Performances of K-Means Clustering Algorithm with Different Distance Metrics

Taher Ghazal; Muhammad Hussain; Raed Said; Afrozah Nadeem; Mohammad Hasan; Munir Ahmad; Muhammad Khan; Muhammad Naseem

doi:10.32604/iasc.2021.019067

Taher M. Ghazal1,2, Muhammad Zahid Hussain3, Raed A. Said5, Afrozah Nadeem6, Mohammad Kamrul Hasan1, Munir Ahmad7, Muhammad Adnan Khan3,4,* and Muhammad Tahir Naseem3

1Center for Cyber Security, Faculty of Information Science and Technology, Universiti Kebansaan Malaysia (UKM), 43600, Bangi, Selangor, Malaysia
2School of Information Technology, Skyline University College, University City Sharjah, 1797, Sharjah, UAE
3Riphah School of Computing & Innovation, Faculty of Computing, Riphah International University, Lahore Campus, Lahore, 54000, Pakistan
4Pattern Recognition and Machine Learning Lab, Department of Software Engineering, Gachon University, Seongnam, 13557, South Korea
5Canadian University Dubai, Dubai, UAE
6Department of Computer Science, Lahore Garrison University, Lahore, 54000, Pakistan
7School of Computer Science, National College of Business Administration & Economics, Lahore, 54000, Pakistan
*Corresponding Author: Muhammad Adnan Khan. Email: adnan.khan@riphah.edu.pk
Received: 31 March 2021; Accepted: 07 May 2021

Abstract: Clustering is the process of grouping the data based on their similar properties. Meanwhile, it is the categorization of a set of data into similar groups (clusters), and the elements in each cluster share similarities, where the similarity between elements in the same cluster must be smaller enough to the similarity between elements of different clusters. Hence, this similarity can be considered as a distance measure. One of the most popular clustering algorithms is K-means, where distance is measured between every point of the dataset and centroids of clusters to find similar data objects and assign them to the nearest cluster. Further, there are a series of distance metrics that can be applied to calculate point-to-point distances. In this research, the K-means clustering algorithm is evaluated with three different mathematical metrics in terms of execution time with different datasets and different numbers of clusters. The results indicate that the implementation of Manhattan distance measure metrics achieves the best results in most cases. These results also demonstrate that distance metrics can affect the execution time and the number of clusters created by the K-means algorithm.

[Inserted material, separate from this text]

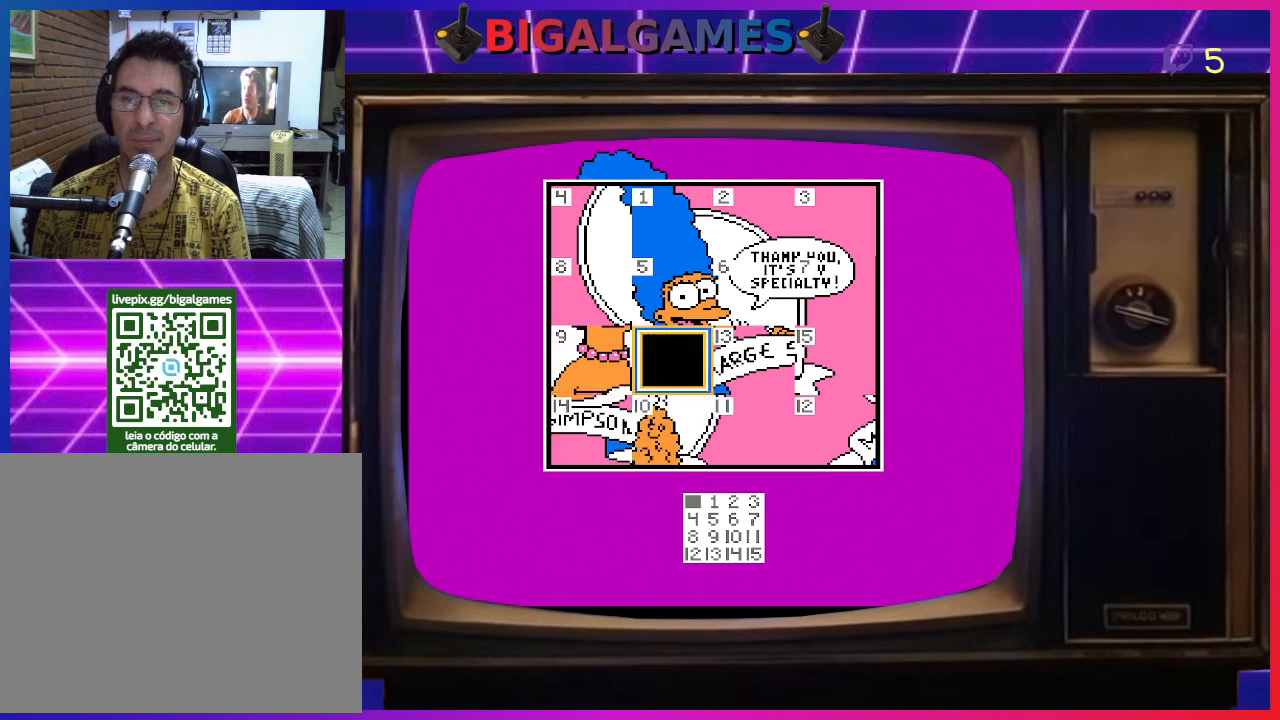
{"buttons": [], "right_stick": "center", "events": [[100, "CIRCLE", "up"], [300, "DPAD_LEFT", "down"], [433, "DPAD_LEFT", "up"]]}
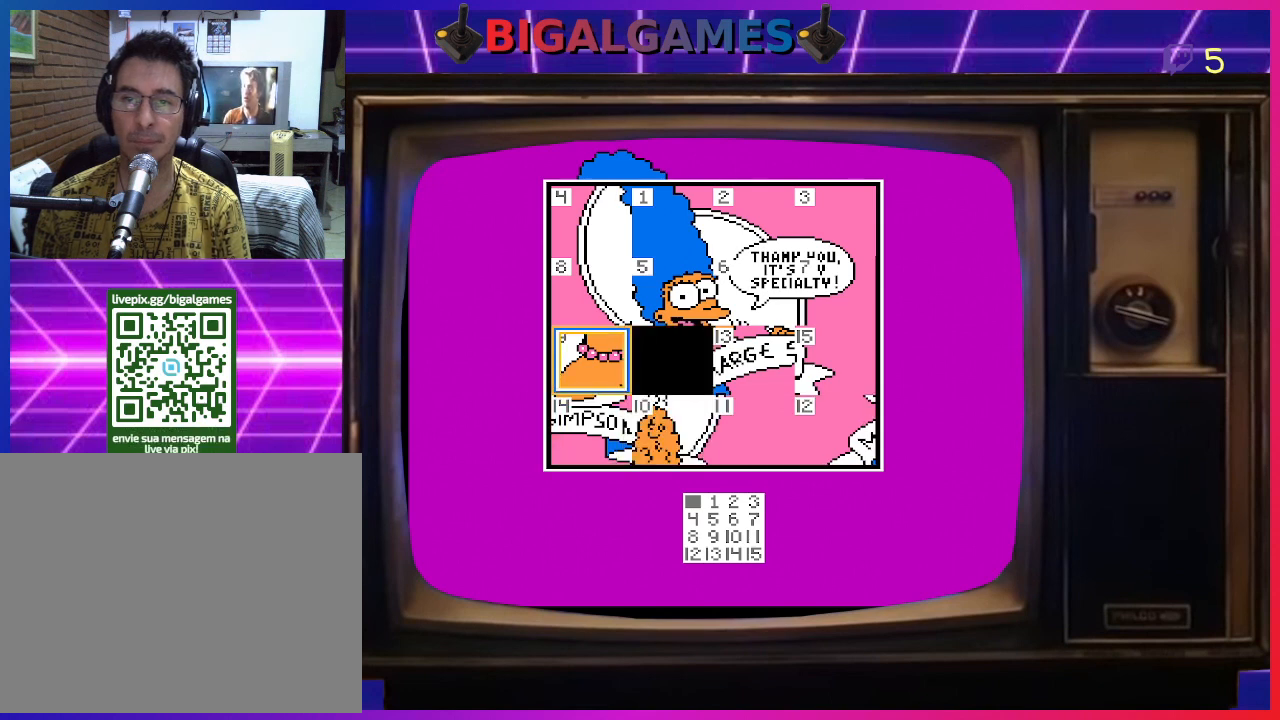
{"buttons": [], "right_stick": "center", "events": [[67, "CIRCLE", "down"], [200, "CIRCLE", "up"]]}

Keywords: K-means clustering; distance metrics; Euclidean distance; Manhattan distance; Minkowski distance

Clustering is the process of grouping data based on their same properties. All the elements in each cluster should be similar [1]. The types of clustering include data mining algorithmic clustering, dimension reduction, parallel clustering, and MapReduce-based clustering [2]. Meanwhile, partitioned clustering is a type of data mining algorithmic clustering integrating different algorithms like K-means, K-modes, K-medoids, PAM, CLARA, CLARANS, and FCM [3].

One of the widely used algorithms for clustering implementation is the K-means clustering algorithm [4], whose usage is very common due to the best performance for big datasets [4,5]. In the standard K-means algorithm, K points are firstly selected as initial centroids, where each centroid represents a cluster. Then all objects of the dataset are assigned to the centroids with the minimum distances. After the allocation of all data items, centroids are recalculated until no further objects change their cluster [6]. Generally, Euclidean distance is utilized for this purpose in most cases. However, the allocation may take maximum because it needs to recalculate the distance mathematical equation during each iteration. Therefore, many mathematical metrics are proposed to improve the distance calculation [7].

Mathematical distance measure metrics play an essential role in improving the result of the K-means algorithm. Thus, three distance metrics, i.e., Euclidean distance, Manhattan distance, and Minkowski distance, are implemented in this study. Besides, the execution time with different cluster numbers is evaluated on different datasets, where 100000, 200000, 300000, 400000 and 500000 2D points are randomly selected as datasets.

Many researchers have improved the efficiency and the performance of the K-means clustering algorithm, including the accuracy, the quality of clusters, and the running time of the K-means algorithm [8,9,10]. Kaur et al. [11] presented an improved variant of standard K-means, which provided the image compression with less running time and more efficiency. Dalal et al. [12] introduced an enhanced version of the K-means algorithm to better select starting points so that to meet an improved local minimum. Over the complete dataset, the number of repetitions also decreased. Two things can influence the idea that was dependent upon the best choice of initial centroids. The first one is the novel iterative method, and the second one is optimization formulation. This technique may be implemented on a lot of clustering problems. The technique was also capable of working with many other data mining techniques to obtain the best clustering results. To evaluate the improved algorithm, different experiments were performed on different datasets. As compared to the standard K-means algorithm, the iterations of the proposed K-mean clustering algorithm were fewer to the best performance.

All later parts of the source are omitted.